Not true.  Although prototypes do duplicate some of the purpose of lint,
they do more than that.  One example is telling the compiler what
representation to cast NULL into (see other postings under this subject
header).  Other uses of prototypes: tell the compiler it doesn't need
to coerce a float into a double or an int into a long. (ANSI implies
that if a function call is made in the presence of a prototype, the
programmer is responsible for making sure the same prototype is present
for that function's definition, thus assuring that caller and called
agree on how to pass the parameters.  Unlike the Ada spec, X3J11 doesn't
attempt to address the environment that keeps these things in sync.)

Also, the compiler can figure out when to cast a short to an int or
long when passing an integral type.  This can be important when calling
library routines.  For example, X3J11 defines the argument of malloc()

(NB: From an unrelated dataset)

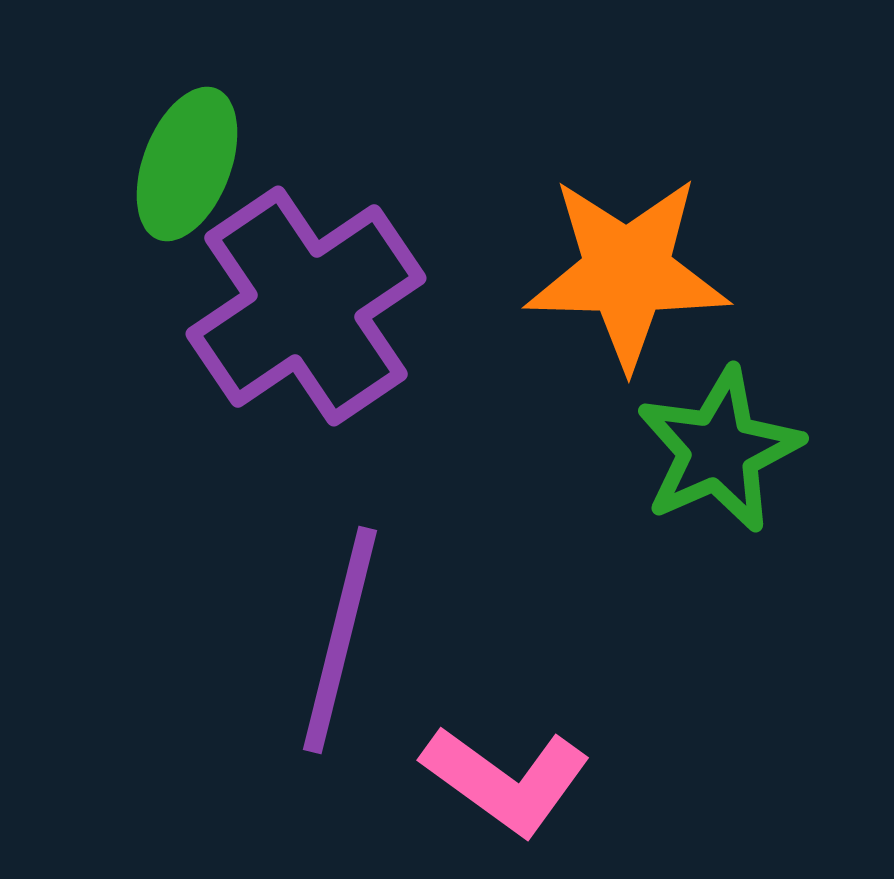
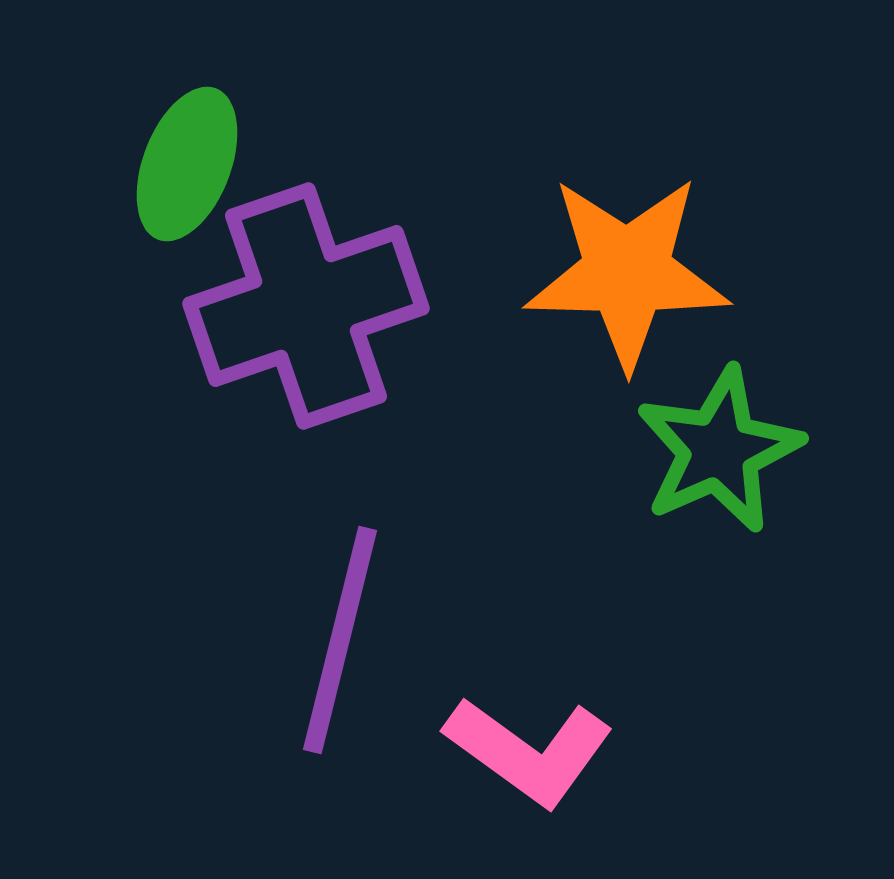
purple cross: rotated 15 degrees clockwise
pink L-shape: moved 23 px right, 29 px up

to be of type size_t, which is an implementation defined integral type.
K&R defined the argument of malloc() to be an int, causing a problem
for users of compilers where the address range doesn't fit in an int
(e.g. 8086 large memory model: address range = 1M, int range = 64K).
Using strict K&R definitions, code that allocated large chunks of
memory was not portable to these machines because the argument of
malloc() wouldn't fit in an int.  Redefining malloc() to take a long
doesn't work either because every use of an integer literal as an
argument to malloc() would have the wrong type (int instead of long)
and would be passed incorrectly by the compiler.  Lint would catch
these errors but that doesn't address the problem that the same
code won't work on two different machines.  Prototypes solve the
problem by allowing the compiler writer to define size_t as long
without forcing the compiler user (programmer) to change his/her
code.  The compiler now knows (assuming a prototype for malloc()
is included in the right places) to cast integer arguments into
longs (size_t) before passing them to malloc().

So you see, prototypes can significantly improve the portability
of C programs.  "Prototypes: they're much more than error detectors."